Wir hatten unterschiedliche Geschlechter, sahen uns nicht mal ähnlich und waren da vom Charakter her kaum anders.
Ich hatte strohblondes Haar, allerdings nie strohig sondern weichgespült, Felyx hatte langes Schwarzes. Sie trug sie am liebsten in einem geflochtenen Zopf, nur wusste sie nicht, wie man sich so einen machte. Nicht im Kindergarten, nicht in der Grundschule und auch heute in der zwölften Klasse nicht. Also hingen die Haare in einem versuchten lockeren Flechtzopf von der Schulter. Wie sie fielen, kam einem Strom, wie er bei nächtlicher Finsternis um einen Vorsprung fließt gleich, ja, so in etwa umschmiegte ihr Haar ihr Gesicht, sodass es eher gewollt anstatt schlecht gekonnt aussah. Ich hatte einen leuchtend gelben Pilzkopf. Oder einen fransigen Topfschnitt. Eine Halbkugel auf dem Schädel, ich könnte sicherlich noch mehr finden.
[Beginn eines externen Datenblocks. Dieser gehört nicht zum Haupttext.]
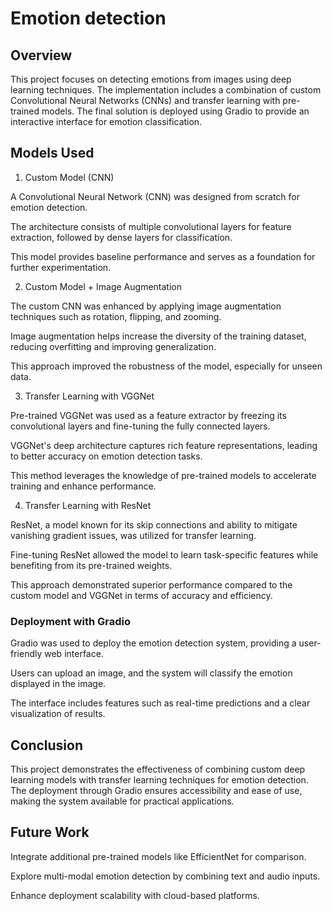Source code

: 
# Emotion detection


## Overview 

This project focuses on detecting emotions from images using deep learning techniques. The implementation includes a combination of custom Convolutional Neural Networks (CNNs) and transfer learning with pre-trained models. The final solution is deployed using Gradio to provide an interactive interface for emotion classification.

## Models Used

1. Custom Model (CNN)

A Convolutional Neural Network (CNN) was designed from scratch for emotion detection.

The architecture consists of multiple convolutional layers for feature extraction, followed by dense layers for classification.

This model provides baseline performance and serves as a foundation for further experimentation.

2. Custom Model + Image Augmentation

The custom CNN was enhanced by applying image augmentation techniques such as rotation, flipping, and zooming.

Image augmentation helps increase the diversity of the training dataset, reducing overfitting and improving generalization.

This approach improved the robustness of the model, especially for unseen data.

3. Transfer Learning with VGGNet

Pre-trained VGGNet was used as a feature extractor by freezing its convolutional layers and fine-tuning the fully connected layers.

VGGNet's deep architecture captures rich feature representations, leading to better accuracy on emotion detection tasks.

This method leverages the knowledge of pre-trained models to accelerate training and enhance performance.

4. Transfer Learning with ResNet

ResNet, a model known for its skip connections and ability to mitigate vanishing gradient issues, was utilized for transfer learning.

Fine-tuning ResNet allowed the model to learn task-specific features while benefiting from its pre-trained weights.

This approach demonstrated superior performance compared to the custom model and VGGNet in terms of accuracy and efficiency.

### Deployment with Gradio

Gradio was used to deploy the emotion detection system, providing a user-friendly web interface.

Users can upload an image, and the system will classify the emotion displayed in the image.

The interface includes features such as real-time predictions and a clear visualization of results.

## Conclusion

This project demonstrates the effectiveness of combining custom deep learning models with transfer learning techniques for emotion detection. The deployment through Gradio ensures accessibility and ease of use, making the system available for practical applications.

## Future Work

Integrate additional pre-trained models like EfficientNet for comparison.

Explore multi-modal emotion detection by combining text and audio inputs.

Enhance deployment scalability with cloud-based platforms.

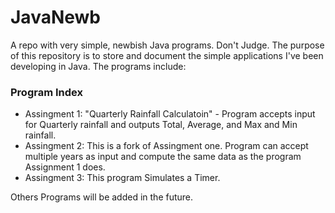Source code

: # JavaNewb
A repo with very simple, newbish Java programs. Don't Judge. 
The purpose of this repository is to store and document the simple applications I've been developing in Java.
The programs include:

### Program Index

* Assingment 1: "Quarterly Rainfall Calculatoin" - Program accepts input for Quarterly rainfall and outputs Total, Average, and Max and Min rainfall.
* Assingment 2: This is a fork of Assingment one. Program can accept multiple years as input and compute the same data as the program Assignment 1 does.
* Assingment 3: This program Simulates a Timer. 

Others Programs will be added in the future.
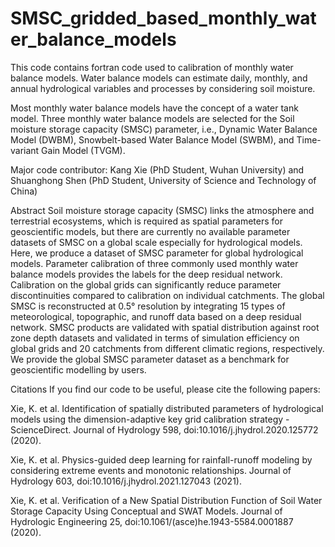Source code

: # SMSC_gridded_based_monthly_water_balance_models

This code contains fortran code used to calibration of monthly water balance models. Water balance models can estimate daily, monthly, and annual hydrological variables and processes by considering soil moisture. 

Most monthly water balance models have the concept of a water tank model. Three monthly water balance models are selected for the Soil moisture storage capacity (SMSC) parameter, i.e., Dynamic Water Balance Model (DWBM), Snowbelt-based Water Balance Model (SWBM), and Time-variant Gain Model (TVGM).

Major code contributor: Kang Xie (PhD Student, Wuhan University) and Shuanghong Shen (PhD Student, University of Science and Technology of China)


Abstract
Soil moisture storage capacity (SMSC) links the atmosphere and terrestrial ecosystems, which is required as spatial parameters for geoscientific models, but there are currently no available parameter datasets of SMSC on a global scale especially for hydrological models. Here, we produce a dataset of SMSC parameter for global hydrological models. Parameter calibration of three commonly used monthly water balance models provides the labels for the deep residual network. Calibration on the global grids can significantly reduce parameter discontinuities compared to calibration on individual catchments. The global SMSC is reconstructed at 0.5° resolution by integrating 15 types of meteorological, topographic, and runoff data based on a deep residual network. SMSC products are validated with spatial distribution against root zone depth datasets and validated in terms of simulation efficiency on global grids and 20 catchments from different climatic regions, respectively. We provide the global SMSC parameter dataset as a benchmark for geoscientific modelling by users.


Citations
If you find our code to be useful, please cite the following papers:

Xie, K. et al. Identification of spatially distributed parameters of hydrological models using the dimension-adaptive key grid calibration strategy - ScienceDirect. Journal of Hydrology 598, doi:10.1016/j.jhydrol.2020.125772 (2020).

Xie, K. et al. Physics-guided deep learning for rainfall-runoff modeling by considering extreme events and monotonic relationships. Journal of Hydrology 603, doi:10.1016/j.jhydrol.2021.127043 (2021).

Xie, K. et al. Verification of a New Spatial Distribution Function of Soil Water Storage Capacity Using Conceptual and SWAT Models. Journal of Hydrologic Engineering 25, doi:10.1061/(asce)he.1943-5584.0001887 (2020).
Unsere Unterschiedlichkeit faszinierte mich ständig aufs Neue, wenn ich sie mit meinen langweiligen Augen musterte. Braun. Nicht dunkelbraun. Nicht fast schwarz. Nicht hell- oder nuss-, nicht schokoladen-, kaffee-, mause- oder grünbraun, nein, einfach nur braun. Langweilige braune Augen starrten in leuchtend Grüne. Wie Gift. Wie frisches Sommerlaub. Wie die Augen einer Katze, die das Schwarz der Nacht zerbarsten. In solche Augen schaute ich, wenn ich meinem ungleichen Zwilling ins blasse Gesicht schaute. Das war unsere einzige Gemeinsamkeit, eine helle Haut. Wir waren nicht viel draußen und wenn doch, dann spielten wir im Waldstück, das an unser Zuhause angrenzte. Damals. Als wir jünger waren und Papa noch am Leben. Das letzte mal waren wir in dem Wald, als wir mit 13 dort gespielt haben. Papa war ein Drache, ich der Pirat Pissenlit und meine Schwester die Schwertkämpferin Lavande. Sie liebte den Lavendel und ich sah aus wie ein Löwenzahnkopf, deshalb nannten wir uns nach den französischen Wörtern für die Blumen. Ich rannte hastig, gejagt von dem tobenden Drachen, achtete nicht auf den Boden, stolperte immer und immer wieder. Bis der Boden unter mir ganz weg war und ich grade noch so von einer Hand am Kragen gepackt wurde. „Pass auf wo du hin rennst.", ermahnte mich unser Vater freundlich. Er hielt mich mühelos und atmete ruhig, als wäre er nie gerannt. Wie ähnlich ich ihm geworden war fiel mir immer wieder auf. Ich hatte seine Haare und sein rundes Gesicht. Und meine einzige sportliche Eigenschaft, Ausdauer.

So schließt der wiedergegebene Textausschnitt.